Beyond in-game mechanics or events, time within a setting can have a big impact on a game. The turning of seasons can make travel and wilderness survival easier or harder. Some items or creatures may be more or less common based on the time of year. Weekly markets make particular items available, but only if you are in town on the right day. Festivals and holidays can add to the flavor of a setting, or you might make astrology have a mechanical heft over the course of a year. On a grander scale, magic traditions may be tied to astronomical or geological events that take place over months, years, decades, or centuries.
Time Stories
Thinking more about time as part of the game also opens a wide range of story types for adventures and campaigns. All of these either require or strongly benefit from a mix of awareness of and mechanical or thematic support for time as a TTRPG element.
Ticking Clocks
Maybe the most obvious time story is a ticking clock. Some event will happen in a certain number of days, hours, or, for tables that enjoy anxiety, minutes. An asteroid impact is imminent, the kidnappers demand their ransom within a week, the players will die from a curse in a month, or any number of variations. In some cases, the counter might loop, with the event happening every time the timer reaches zero, like a city that floods at every high tide. Or, a character may have a disease that slowly weakens them before their time runs out. Tracking time is key here since every second is precious, and manipulating time, either through magic or delaying tactics, can become a critical feature of the game.
Generations
Another story type that benefits from a sense of time is one with a grand arc that spans generations. For example, a father defeats a dragon only to have it return and confront his daughter decades later. Immortal or near-immortal creatures fit neatly into stories that span mortal lifetimes, either as enemies that return time and again or as allies who remember the last time these events played out. These games can also use repeated events to explore themes of inheritance and legacy. A great game that uses this mode is “This is Not a Place of Honor” by Grant Howitt, the parallel stories of a doomed spacecraft crashing on an alien planet and the distant descendants of the survivors who have turned the ship, and the forgotten danger it contains, into mythology.
Time Travel

Another obvious time story involves time travel. Jumping forward or backward in time makes the passage of time extremely important. This can pair with the other stories here, either by having the character travel to meet past or future generations, or jump back to prevent an event before it happens. In some cases, this is a simple framing device, where the story of the game takes place after the characters have moved through time. In others, the players have means of time travel at their disposal as a tool in the events of the story.
Time Loops
Finally, time loop stories have a natural dependency on time. Reliving the same day, week, or hour over and over makes the timing and sequencing of events something that players can learn and take advantage of. How long the loop takes to repeat, what triggers the repetition, and when things restart from are things that the adventure will need to define and track, and which have a lot of mechanical weight. Especially if the loop takes a fixed period of time to repeat, the time required to complete actions becomes significant, since everything is happening within a repeated ticking clock.

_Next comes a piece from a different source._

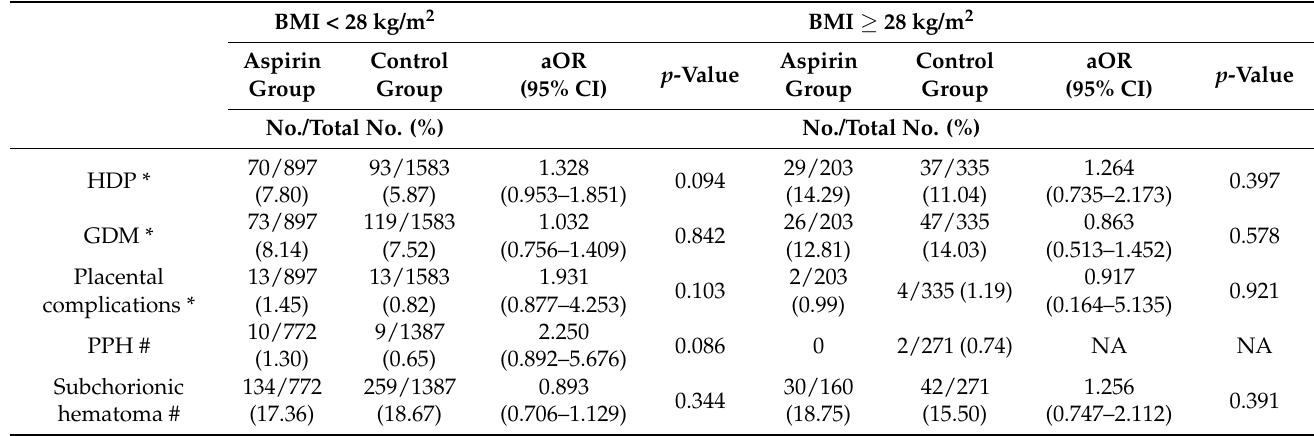
Table 5. Relationships between aspirin and pregnancy complications in different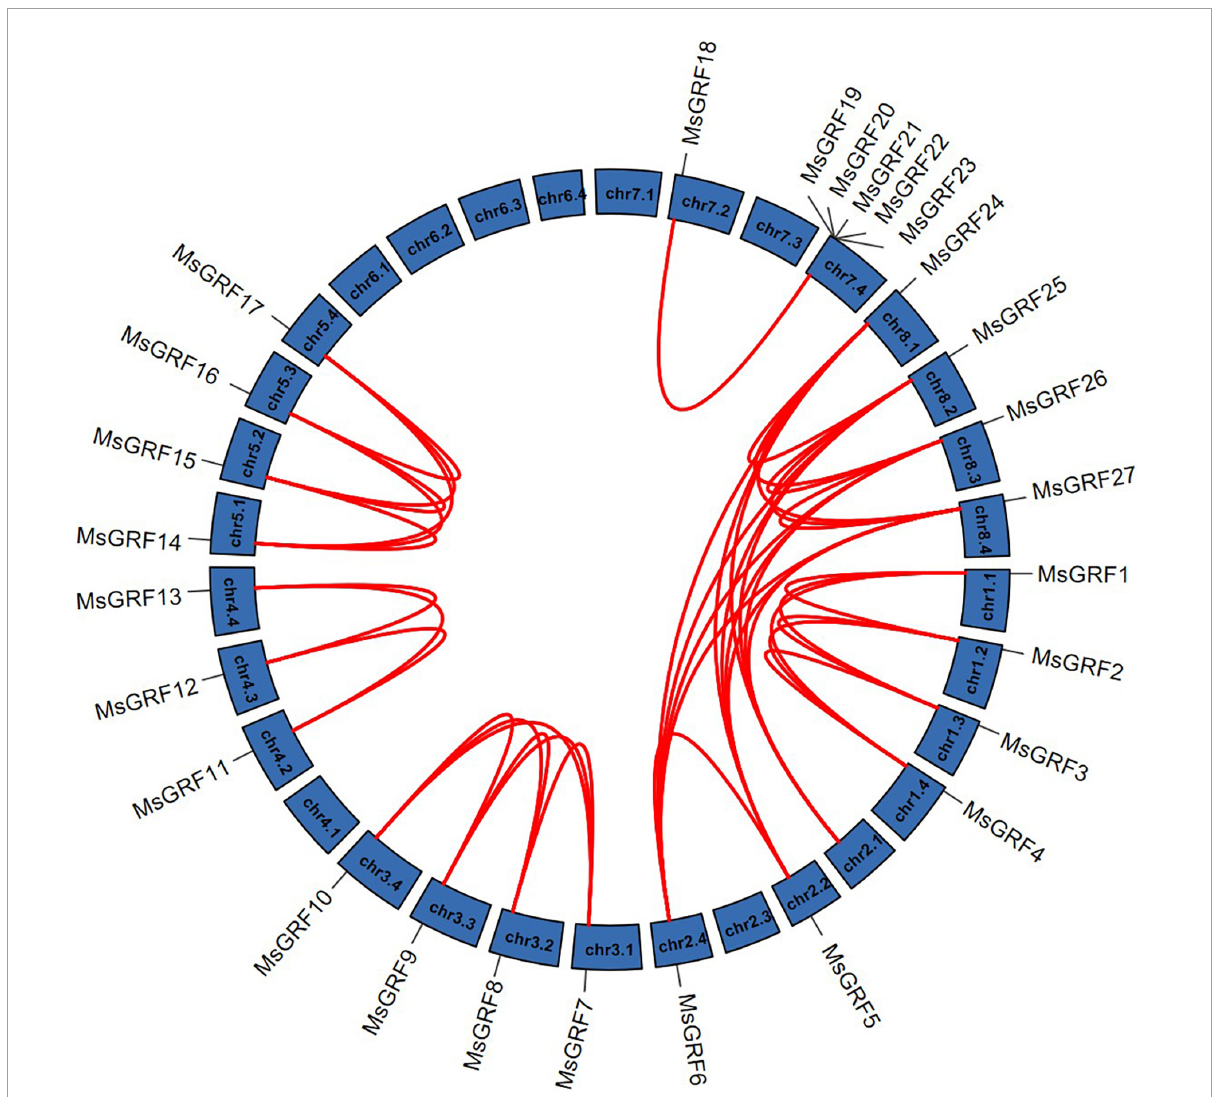
FIGURE4 Synteny analysis of MsGRFs genes in alfalfa. Red lines indicate the replicated MsGRFs gene pairs in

Wrapping up or starting over
In the first edition of Dungeons and Dragons, Gary Gygax stated that, “You cannot have a meaningful campaign if strict time records are not kept.” 30 years of TTRPGs later, this quote has not fully held up. Many, likely most, games now are fairly loose about the passage of time, and few if any GMs are as methodical and obsessive as Gygax was about timescales (or most things for that matter)… Wait, did I say that already?
However, TTRPGs can get a big boost from thinking about the passage of time, time as a mechanical or thematic game element, and considering stories that rely heavily on time in order to work. You don’t need to keep “strict time records” but just giving time a little bit more time and attention is a great tool for levelling up a game.